Viemos juntos por todo o caminho e foi melhor porque conversando o tempo passa mais rápido.
Fizemos um piquenique em pleno banco da praça em Sarria. Foi relaxante e saboroso!
No caminho encontramos alguns amigos.



Chegando em Barbadelo só pensávamos em um bom banho e descanso. Logo na entrada da cidade um marroquino nos abordou oferecendo um albergue e foi aceito na hora! Alexandre não gostava de parar no primeiro albergue mais tem um momento em que o cansaço é maior.

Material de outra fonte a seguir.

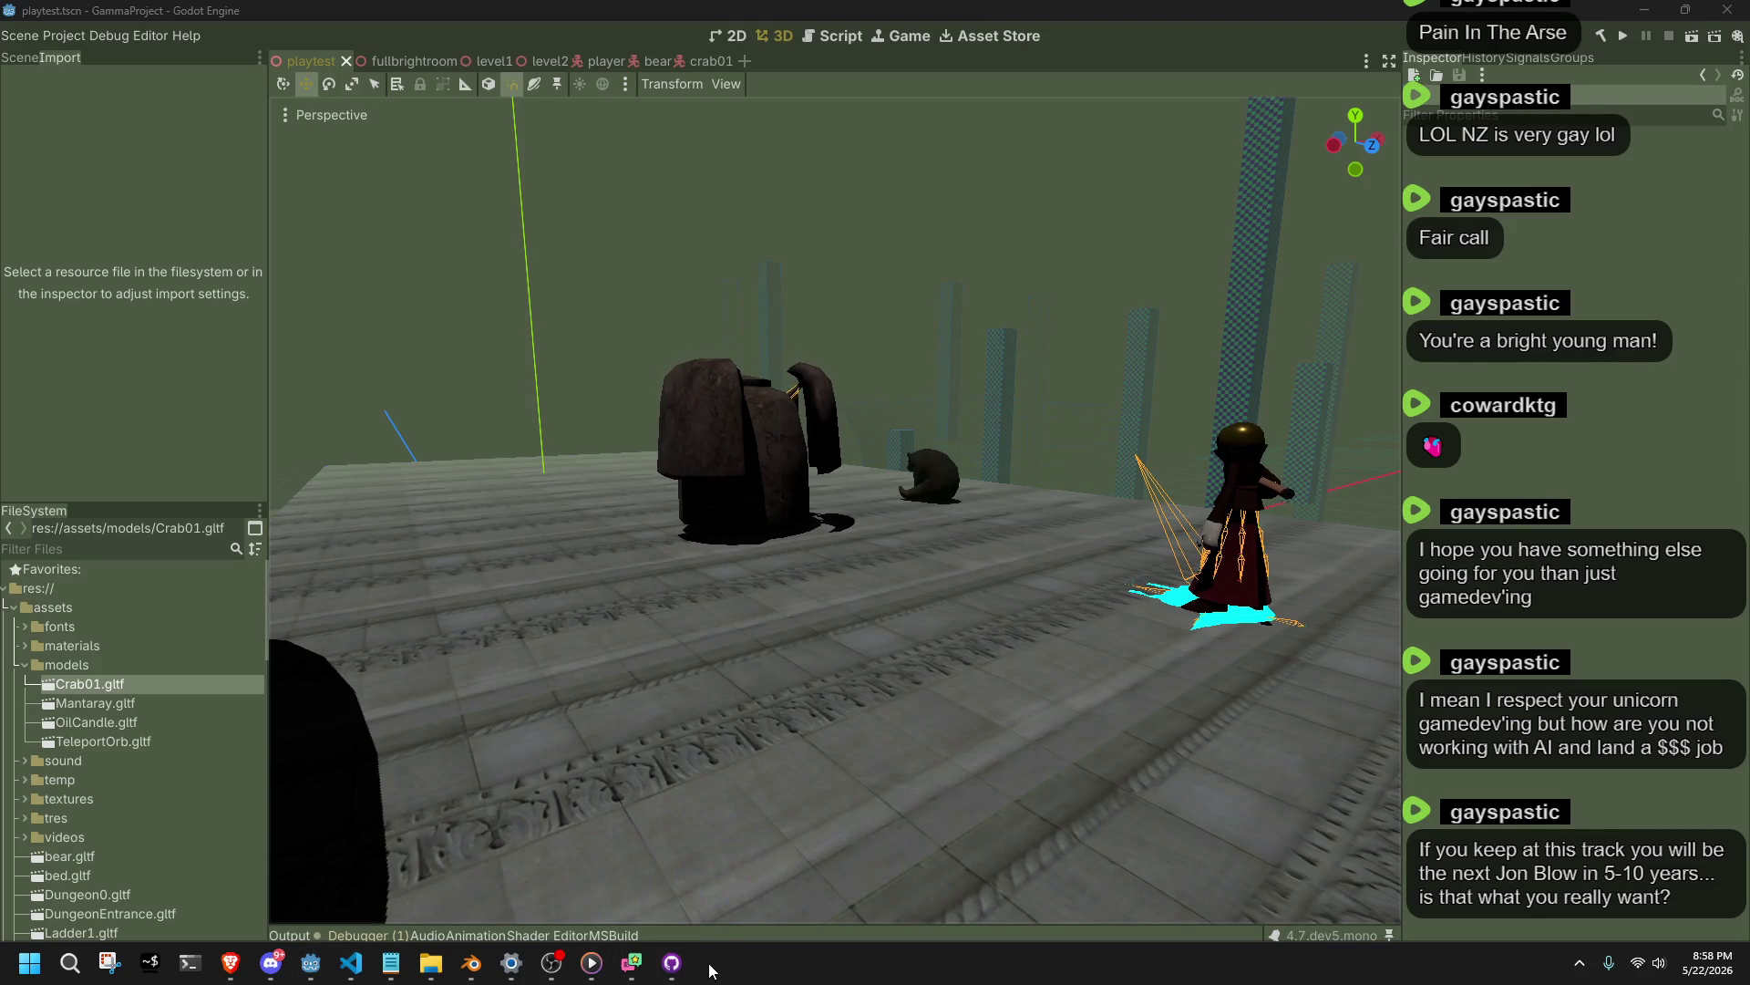
{"action": "left_click", "coordinate": [471, 962]}
{"action": "right_click", "coordinate": [686, 499]}
{"action": "key", "text": "Escape"}
{"action": "mouse_move", "coordinate": [830, 506]}
{"action": "left_mouse_down"}
{"action": "mouse_move", "coordinate": [975, 516]}
{"action": "mouse_move", "coordinate": [930, 456]}
{"action": "mouse_move", "coordinate": [1107, 511]}
{"action": "mouse_move", "coordinate": [822, 503]}
{"action": "mouse_move", "coordinate": [769, 527]}
{"action": "left_mouse_up"}
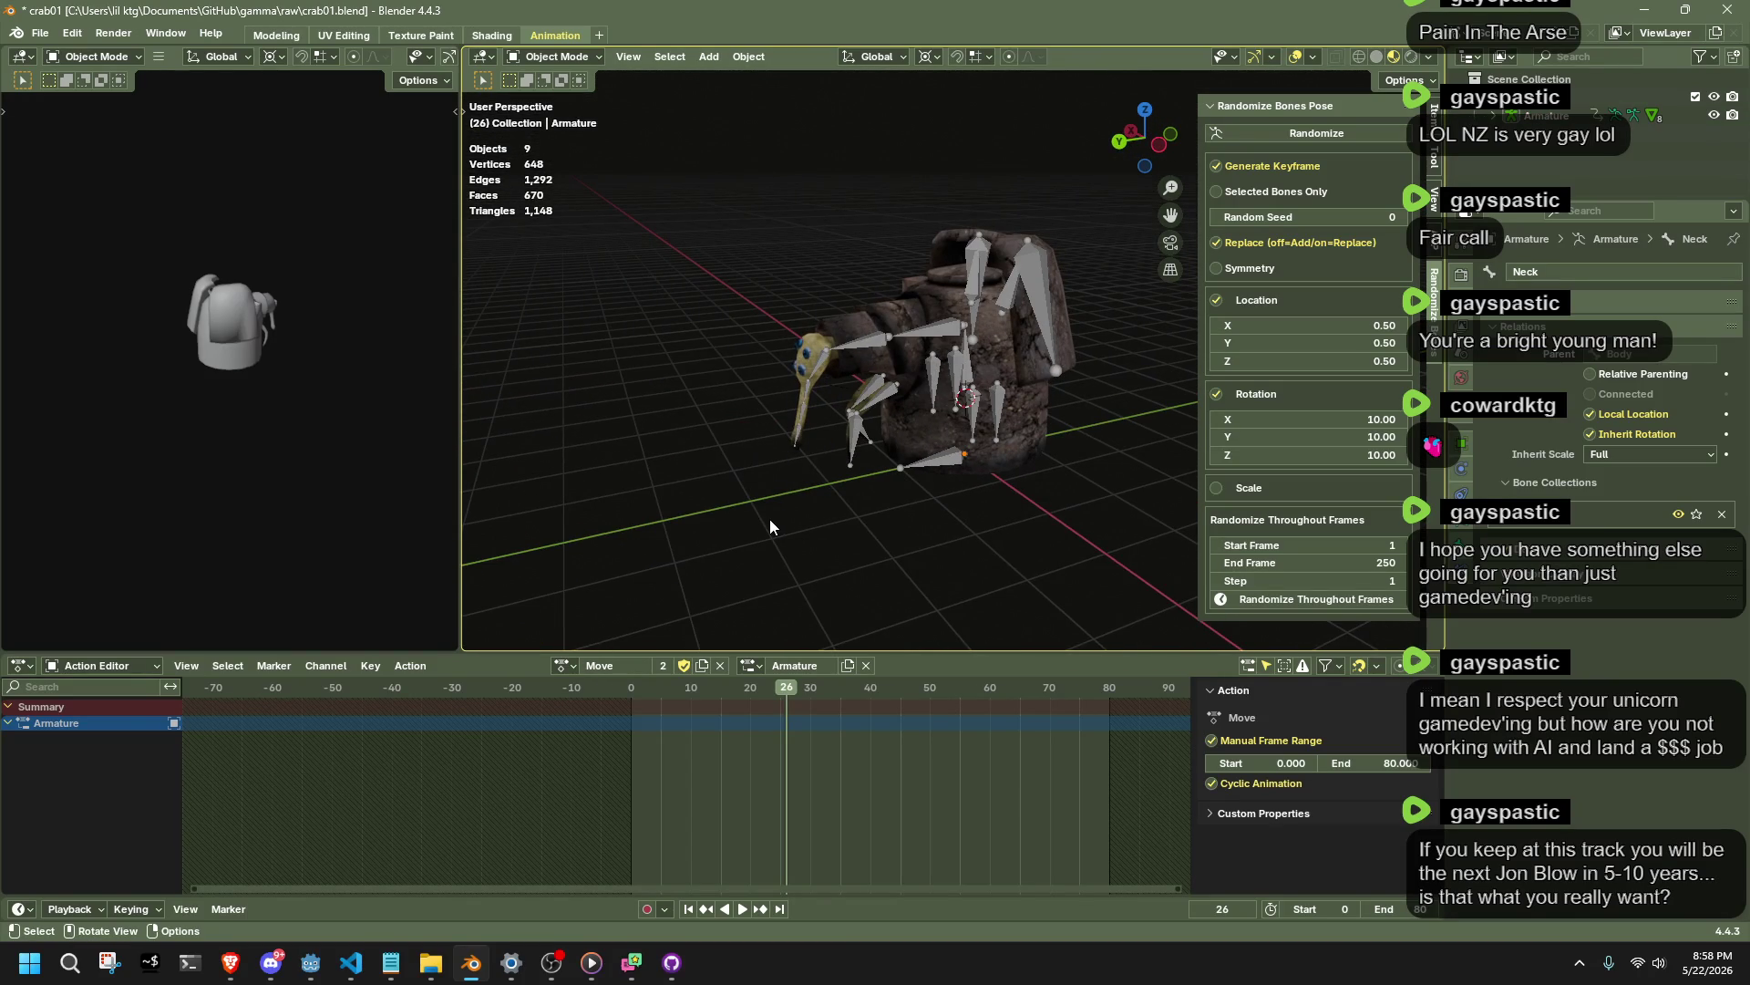
Save crab01.blend and return to Enemy.cs with the caret on the Enemy node field.
{"action": "key", "text": "ctrl+s"}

Agora é buscar um local para jantar e dormir porque a cidade é tão pequena que não parece ter nem fiel para assistir a missa. Alexandre resolveu checar e foi até a igreja que ficava a um km de onde estávamos. Confirmou que não tinha nada para fazer e pelo que viu também não deve ter missa.
O Jantar como sempre foi muito gostoso em um lugar bem agradável. Com a presença de nossos novos amigos o dia estava completo.
Estamos nos últimos Km da caminhada!